Стало темнеть, и неподалеку заквакали лягушки.
Марья Даниловна молчала, точно в мечтах переживала это тяжелое время своей бесталанной жизни.
Молчал и Стрешнев, перебирая в уме все ею сказанное, и не хотел нарушать ее безмолвия.
Он знал этого князя, так как ему приходилось сталкиваться с ним во время беспрерывных петровских походов. Он припоминал теперь его внешний облик, с ревнивым чувством к прошлому Марьи Даниловны и стараясь допытаться, любила ли она его или только сделала его неудачным оружием ее озлобленности и мстительности.
Но ему не хотелось спрашивать ее прямо об этом, да, быть может, она бы и не сказала ему ничего о своих сокровенных чувствах.
Но Марья Даниловна отвела уже свои взоры от озера и, по-видимому, приготовилась продолжать свою повесть.
ІV
– Ну, что было дальше, – продолжала Марья Даниловна, – о том ты, Никита Тихоныч, можешь догадаться. Полюбили мы друг друга, дни и ночи коротали вместе, слова любовные нашептывали друг другу. Князь и так, и так улещал меня, обеты давал, поверила я ему в те поры, как Богу. А потом…

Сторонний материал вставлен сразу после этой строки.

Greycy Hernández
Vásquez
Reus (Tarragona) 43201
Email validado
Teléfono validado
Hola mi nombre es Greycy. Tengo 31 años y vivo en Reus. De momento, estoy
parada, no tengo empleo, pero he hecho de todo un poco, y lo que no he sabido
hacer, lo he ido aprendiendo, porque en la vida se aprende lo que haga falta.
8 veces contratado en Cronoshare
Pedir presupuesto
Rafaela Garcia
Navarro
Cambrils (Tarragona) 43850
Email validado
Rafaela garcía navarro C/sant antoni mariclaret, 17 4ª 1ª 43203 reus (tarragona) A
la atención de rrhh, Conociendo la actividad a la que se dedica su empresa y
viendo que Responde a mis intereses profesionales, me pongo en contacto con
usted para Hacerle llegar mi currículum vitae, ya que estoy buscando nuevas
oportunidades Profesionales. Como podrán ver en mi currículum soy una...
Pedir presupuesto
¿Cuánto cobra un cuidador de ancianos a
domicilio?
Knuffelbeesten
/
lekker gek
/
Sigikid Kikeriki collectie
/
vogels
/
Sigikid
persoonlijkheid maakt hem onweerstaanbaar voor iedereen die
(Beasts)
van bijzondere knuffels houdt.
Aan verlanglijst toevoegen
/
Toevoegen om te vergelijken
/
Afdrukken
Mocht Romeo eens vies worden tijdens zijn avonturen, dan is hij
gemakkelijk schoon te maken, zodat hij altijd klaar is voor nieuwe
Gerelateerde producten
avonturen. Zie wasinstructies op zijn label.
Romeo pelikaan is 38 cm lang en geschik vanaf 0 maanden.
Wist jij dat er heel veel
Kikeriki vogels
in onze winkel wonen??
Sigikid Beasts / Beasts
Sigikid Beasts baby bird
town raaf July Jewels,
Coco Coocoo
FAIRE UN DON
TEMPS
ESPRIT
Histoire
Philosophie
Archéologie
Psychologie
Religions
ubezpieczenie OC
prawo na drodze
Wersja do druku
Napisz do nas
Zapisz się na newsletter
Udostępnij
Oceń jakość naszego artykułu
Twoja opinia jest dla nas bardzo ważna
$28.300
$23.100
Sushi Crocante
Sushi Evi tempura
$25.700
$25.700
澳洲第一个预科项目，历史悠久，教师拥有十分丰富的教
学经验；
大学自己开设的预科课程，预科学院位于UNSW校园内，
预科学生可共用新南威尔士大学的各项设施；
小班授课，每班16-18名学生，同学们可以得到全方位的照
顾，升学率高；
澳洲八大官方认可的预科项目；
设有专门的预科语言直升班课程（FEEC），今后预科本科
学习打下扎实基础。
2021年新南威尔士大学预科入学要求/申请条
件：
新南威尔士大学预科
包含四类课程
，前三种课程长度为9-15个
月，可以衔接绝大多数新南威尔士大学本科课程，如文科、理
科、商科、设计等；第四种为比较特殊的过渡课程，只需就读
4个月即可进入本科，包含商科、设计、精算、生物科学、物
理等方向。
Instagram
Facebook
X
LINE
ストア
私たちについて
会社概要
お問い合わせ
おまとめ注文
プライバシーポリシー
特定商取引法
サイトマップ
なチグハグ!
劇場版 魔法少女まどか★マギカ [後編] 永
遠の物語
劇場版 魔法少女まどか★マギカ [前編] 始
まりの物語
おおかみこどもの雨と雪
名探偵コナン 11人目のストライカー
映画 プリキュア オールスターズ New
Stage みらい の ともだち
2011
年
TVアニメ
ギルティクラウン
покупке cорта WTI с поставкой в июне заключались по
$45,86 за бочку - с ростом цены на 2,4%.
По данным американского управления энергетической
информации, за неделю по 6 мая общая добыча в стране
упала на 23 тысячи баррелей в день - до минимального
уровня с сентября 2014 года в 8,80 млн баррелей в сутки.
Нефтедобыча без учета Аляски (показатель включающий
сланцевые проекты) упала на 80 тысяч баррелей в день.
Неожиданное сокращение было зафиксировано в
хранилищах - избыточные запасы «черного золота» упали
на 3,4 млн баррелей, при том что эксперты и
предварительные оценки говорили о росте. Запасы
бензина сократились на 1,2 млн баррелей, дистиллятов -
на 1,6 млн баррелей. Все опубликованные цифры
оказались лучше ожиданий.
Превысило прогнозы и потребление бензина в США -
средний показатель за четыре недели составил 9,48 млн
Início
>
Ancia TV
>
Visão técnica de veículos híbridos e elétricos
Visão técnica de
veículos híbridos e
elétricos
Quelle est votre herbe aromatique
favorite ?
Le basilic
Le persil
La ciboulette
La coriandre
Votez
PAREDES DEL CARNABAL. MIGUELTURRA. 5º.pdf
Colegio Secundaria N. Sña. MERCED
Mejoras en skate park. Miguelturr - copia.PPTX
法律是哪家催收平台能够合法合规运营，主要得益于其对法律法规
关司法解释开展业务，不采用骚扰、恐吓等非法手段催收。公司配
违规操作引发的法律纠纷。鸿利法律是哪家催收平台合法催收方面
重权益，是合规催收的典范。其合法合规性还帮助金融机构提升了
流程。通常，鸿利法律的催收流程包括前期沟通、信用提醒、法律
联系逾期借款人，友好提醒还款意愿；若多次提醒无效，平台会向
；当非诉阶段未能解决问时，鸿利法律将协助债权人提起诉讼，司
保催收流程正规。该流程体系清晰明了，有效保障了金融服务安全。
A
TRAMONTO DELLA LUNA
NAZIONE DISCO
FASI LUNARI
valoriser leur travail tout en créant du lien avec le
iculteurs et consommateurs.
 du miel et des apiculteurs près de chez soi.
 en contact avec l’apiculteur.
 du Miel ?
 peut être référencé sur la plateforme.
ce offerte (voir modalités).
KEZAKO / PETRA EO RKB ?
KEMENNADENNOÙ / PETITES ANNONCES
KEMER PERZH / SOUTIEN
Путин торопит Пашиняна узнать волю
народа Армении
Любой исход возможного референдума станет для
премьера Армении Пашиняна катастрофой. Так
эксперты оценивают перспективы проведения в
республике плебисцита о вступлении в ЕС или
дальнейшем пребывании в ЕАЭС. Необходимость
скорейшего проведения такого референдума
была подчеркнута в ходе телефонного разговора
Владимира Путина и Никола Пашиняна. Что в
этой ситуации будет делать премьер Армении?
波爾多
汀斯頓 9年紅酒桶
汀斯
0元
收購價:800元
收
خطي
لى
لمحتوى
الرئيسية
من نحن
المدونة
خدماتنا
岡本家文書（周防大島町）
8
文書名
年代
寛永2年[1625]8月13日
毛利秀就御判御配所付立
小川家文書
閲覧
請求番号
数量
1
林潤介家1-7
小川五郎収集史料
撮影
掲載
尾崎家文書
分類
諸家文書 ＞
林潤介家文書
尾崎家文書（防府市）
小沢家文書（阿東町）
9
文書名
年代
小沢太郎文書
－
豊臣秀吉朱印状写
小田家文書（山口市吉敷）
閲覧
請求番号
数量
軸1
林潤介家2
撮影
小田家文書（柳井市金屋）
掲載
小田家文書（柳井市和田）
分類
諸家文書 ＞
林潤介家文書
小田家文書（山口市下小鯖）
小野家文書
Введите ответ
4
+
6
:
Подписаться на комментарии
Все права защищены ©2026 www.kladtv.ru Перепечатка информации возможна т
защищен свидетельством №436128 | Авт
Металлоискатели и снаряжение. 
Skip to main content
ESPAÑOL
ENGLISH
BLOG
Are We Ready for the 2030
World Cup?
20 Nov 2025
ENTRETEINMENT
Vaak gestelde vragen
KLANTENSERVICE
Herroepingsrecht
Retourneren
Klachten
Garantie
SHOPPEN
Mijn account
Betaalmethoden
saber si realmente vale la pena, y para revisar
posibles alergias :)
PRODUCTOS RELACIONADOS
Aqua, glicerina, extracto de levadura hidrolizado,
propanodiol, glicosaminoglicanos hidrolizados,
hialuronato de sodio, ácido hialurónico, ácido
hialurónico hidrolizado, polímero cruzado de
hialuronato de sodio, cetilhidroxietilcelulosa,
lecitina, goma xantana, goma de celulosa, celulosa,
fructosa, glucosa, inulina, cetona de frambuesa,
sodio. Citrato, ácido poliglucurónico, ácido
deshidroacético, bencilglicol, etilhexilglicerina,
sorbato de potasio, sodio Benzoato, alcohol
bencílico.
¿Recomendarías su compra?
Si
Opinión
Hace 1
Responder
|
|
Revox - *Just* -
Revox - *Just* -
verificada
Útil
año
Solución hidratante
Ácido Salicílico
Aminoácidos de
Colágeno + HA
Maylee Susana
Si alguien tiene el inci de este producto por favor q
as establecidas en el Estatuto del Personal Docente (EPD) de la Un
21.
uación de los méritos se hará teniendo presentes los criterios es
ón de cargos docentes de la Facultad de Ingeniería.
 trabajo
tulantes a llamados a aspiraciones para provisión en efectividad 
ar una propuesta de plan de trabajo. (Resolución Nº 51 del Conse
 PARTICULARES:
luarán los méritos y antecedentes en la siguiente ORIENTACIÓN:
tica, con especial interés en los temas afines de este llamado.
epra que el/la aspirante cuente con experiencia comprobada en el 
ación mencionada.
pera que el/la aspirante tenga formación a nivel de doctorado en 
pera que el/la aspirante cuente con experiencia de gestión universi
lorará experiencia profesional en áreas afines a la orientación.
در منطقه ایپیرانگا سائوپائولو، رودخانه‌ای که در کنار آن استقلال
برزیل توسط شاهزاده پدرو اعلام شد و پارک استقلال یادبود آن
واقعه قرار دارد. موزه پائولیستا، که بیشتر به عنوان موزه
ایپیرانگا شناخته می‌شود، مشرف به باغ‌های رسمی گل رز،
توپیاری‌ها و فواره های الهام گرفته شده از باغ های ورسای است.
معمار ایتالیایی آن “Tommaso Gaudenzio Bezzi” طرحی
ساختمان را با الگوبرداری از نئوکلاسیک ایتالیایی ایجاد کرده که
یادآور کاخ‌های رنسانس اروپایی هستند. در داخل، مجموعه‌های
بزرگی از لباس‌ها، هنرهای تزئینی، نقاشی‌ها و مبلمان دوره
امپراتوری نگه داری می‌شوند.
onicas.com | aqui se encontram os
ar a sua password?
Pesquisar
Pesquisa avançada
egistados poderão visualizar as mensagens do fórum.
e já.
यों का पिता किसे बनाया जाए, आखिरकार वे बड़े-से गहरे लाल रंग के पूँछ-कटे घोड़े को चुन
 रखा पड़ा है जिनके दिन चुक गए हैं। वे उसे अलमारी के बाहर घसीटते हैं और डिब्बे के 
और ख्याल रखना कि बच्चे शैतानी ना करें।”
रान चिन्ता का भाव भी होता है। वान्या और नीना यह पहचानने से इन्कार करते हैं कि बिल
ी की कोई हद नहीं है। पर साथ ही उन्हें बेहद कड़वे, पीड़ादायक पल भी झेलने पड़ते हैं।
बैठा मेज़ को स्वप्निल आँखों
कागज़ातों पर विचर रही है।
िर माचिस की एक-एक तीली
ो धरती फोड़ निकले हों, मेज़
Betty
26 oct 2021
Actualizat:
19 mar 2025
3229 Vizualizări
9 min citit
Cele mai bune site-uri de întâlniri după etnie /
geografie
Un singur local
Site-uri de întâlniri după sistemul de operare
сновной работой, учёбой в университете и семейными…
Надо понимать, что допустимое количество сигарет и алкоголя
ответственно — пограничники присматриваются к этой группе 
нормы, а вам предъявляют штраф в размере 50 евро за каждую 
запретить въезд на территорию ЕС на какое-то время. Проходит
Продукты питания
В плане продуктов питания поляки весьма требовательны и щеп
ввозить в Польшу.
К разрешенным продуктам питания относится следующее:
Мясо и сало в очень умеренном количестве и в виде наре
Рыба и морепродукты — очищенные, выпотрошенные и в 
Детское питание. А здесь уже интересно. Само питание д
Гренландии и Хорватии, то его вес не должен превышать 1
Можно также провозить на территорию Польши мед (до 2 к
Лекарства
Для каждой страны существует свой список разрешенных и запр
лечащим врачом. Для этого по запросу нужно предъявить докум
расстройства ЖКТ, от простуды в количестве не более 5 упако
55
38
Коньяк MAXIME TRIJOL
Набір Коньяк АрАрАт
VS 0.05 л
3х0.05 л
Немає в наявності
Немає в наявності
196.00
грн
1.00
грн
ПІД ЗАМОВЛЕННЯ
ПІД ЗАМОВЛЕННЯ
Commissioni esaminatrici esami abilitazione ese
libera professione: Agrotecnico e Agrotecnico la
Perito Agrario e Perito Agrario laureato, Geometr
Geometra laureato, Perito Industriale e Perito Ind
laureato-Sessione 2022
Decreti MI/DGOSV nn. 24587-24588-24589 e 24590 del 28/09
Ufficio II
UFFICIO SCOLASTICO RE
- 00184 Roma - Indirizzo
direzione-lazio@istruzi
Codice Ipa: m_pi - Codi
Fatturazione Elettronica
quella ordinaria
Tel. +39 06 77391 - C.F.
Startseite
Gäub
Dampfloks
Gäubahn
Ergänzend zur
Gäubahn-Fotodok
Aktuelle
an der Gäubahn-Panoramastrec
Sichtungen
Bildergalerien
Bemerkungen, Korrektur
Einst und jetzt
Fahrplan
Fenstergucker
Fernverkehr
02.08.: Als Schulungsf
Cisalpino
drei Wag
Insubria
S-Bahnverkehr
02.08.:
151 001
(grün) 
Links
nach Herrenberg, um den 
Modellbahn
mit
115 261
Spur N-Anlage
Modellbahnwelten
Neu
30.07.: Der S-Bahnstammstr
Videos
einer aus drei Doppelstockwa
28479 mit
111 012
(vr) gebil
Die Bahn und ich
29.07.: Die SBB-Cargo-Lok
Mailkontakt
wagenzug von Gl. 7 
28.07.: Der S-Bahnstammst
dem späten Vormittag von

Она вдруг опять замолчала, и ей, видимо, трудно было выговорить то, что лежало на ее душе.
– А потом? – переспросил Стрешнев. И она с озлобленной решительностью ответила:
– А потом то, что всегда бывает с нами, молодыми девушками. Наигрался, насмеялся и бросил. Обесчестил он меня и покинул, уйдя в поход с царскими войсками.